Multidimensional graphics in Python - from three-dimensional to six-dimensional
- Transfer
- Tutorial
Introduction
Visualization is an important part of data analysis, and the ability to look at multiple dimensions at the same time makes this task easier. In the tutorial we will draw graphs up to 6 dimensions.
Plotly is an open source Python library for a variety of visualizations that offers much more customization than the famous matplotlib and seaborn . The module is installed as usual - pip install plotly . We will use it for drawing graphs.
Let's prepare the data
For visualization, we use simple data about cars from UCI (University of California, Irvine - approx. Transl.) , Which represent 26 characteristics for 205 cars (26 columns for 205 rows). To visualize six dimensions, we take these six parameters.
Only 4 lines out of 205 are shown here.
Download data from CSV using pandas .
import pandas as pd
data = pd.read_csv("cars.csv")
Now, having prepared, let's start with two dimensions.
Two-dimensional scatterplot
A scatterplot is a very simple and common plot. Of the 6 parameters, price and curb-weight are used below as Y and X, respectively.
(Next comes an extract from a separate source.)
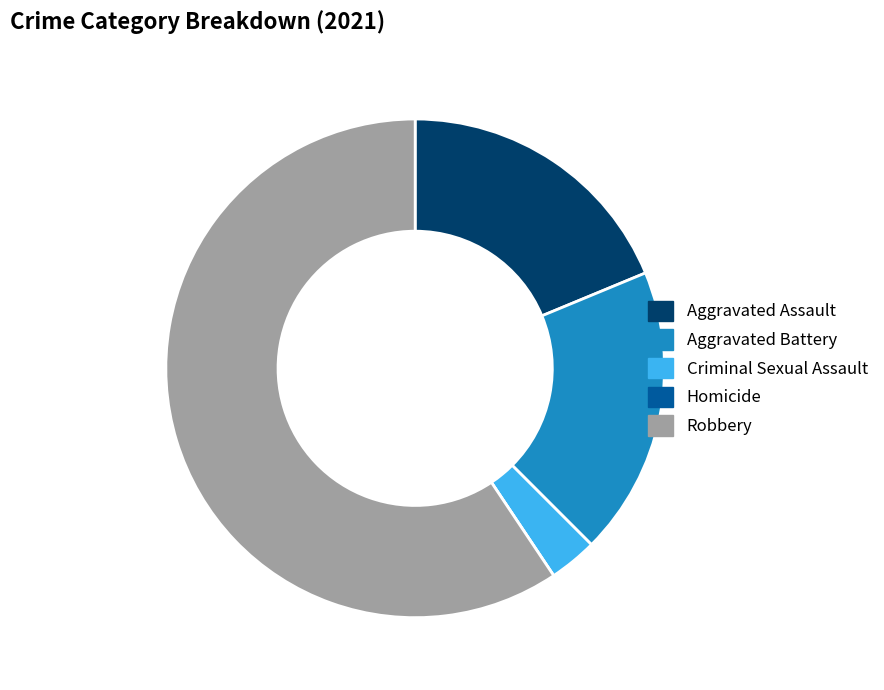

Is the sum of Criminal Sexual Assault and Robbery greater than half?

Yes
# Импорт необходимых модулей
import plotly
import plotly.graph_objs as go
# Создаём figure
fig1 = go.Scatter(x=data['curb-weight'],
y=data['price'],
mode='markers')
# Создаём layout
mylayout = go.Layout(xaxis=dict(title="curb-weight"),
yaxis=dict( title="price"))
# Строим диаграмму и сохраняем HTML
plotly.offline.plot({"data": [fig1],
"layout": mylayout},
auto_open=True)
In plotly, the process is slightly different from the same in Matplotlib. We must create a layout and figure , passing them to the offline.plot function , after which the result will be saved in an HTML file in the current working directory. Here is a screenshot of what happens. At the end of the article there will be a link to the GitHub repository with ready-made interactive HTML-graphics.
Two-dimensional scatterplot
3D scatter plot
We can add a third horsepower parameter (amount of horsepower) to the Z axis . Plotly provides a Scatter3D function for building interactive 3D graphs.
3D graph
Instead of pasting the code here every time, I added it to the repository.
(It is most convenient to look at the relevant code in an adjacent tab in parallel with reading - approx. Transl.)
Adding a fourth dimension
We know that you cannot use more than three dimensions directly, but there is a workaround: we can emulate depth to visualize higher dimensions using color, size or shape.
Here, along with the three previous features, we will use the mileage in city conditions - o city-mpg as the fourth dimension, which will be responsible for setting markercolor function Scatter3D . A lighter shade of the marker will mean less mileage.
It is immediately evident that the higher the price, the number of horses and the mass, the lower the mileage.
4D graph with shades as the 4th dimension
Adding a fifth dimension
Marker size can be used to visualize the 5th dimension. We use the characterization engine-size bed (engine size) parameter markersize function Scatter3D .
Observations: engine size is related to some of the previous parameters. The higher the price, the larger the engine. As well as: lower mileage - more engine.
5D plot with marker value as fifth dimension (motor size)
Adding the Sixth Dimension
The shape of the marker is great for visualizing categories. Plotly gives you a choice of 10 different shapes for 3D graphics (asterisk, circle, square, etc.). Thus, up to 10 different values can be shown as a form.
We have the characteristic num-of-doors , which contains integers - the number of doors (2 or 4). We transform these values into figures: a square for 4 doors, a circle for 2 doors. The markersymbol parameter of the Scatter3D function is used .
Observations: it feels like all the cheapest cars have 4 doors (circles). By continuing to study the schedule, more assumptions and conclusions can be made.
6D graph with marker shape as the sixth dimension (number of doors)
Can we add more dimensions?
Of course we can! Markers have more properties, such as opacity and gradients, that can be enabled. But the more dimensions we add, the more difficult it is to keep them all in the head.
Source
Python code and interactive graphics for all shapes are available on GitHub here.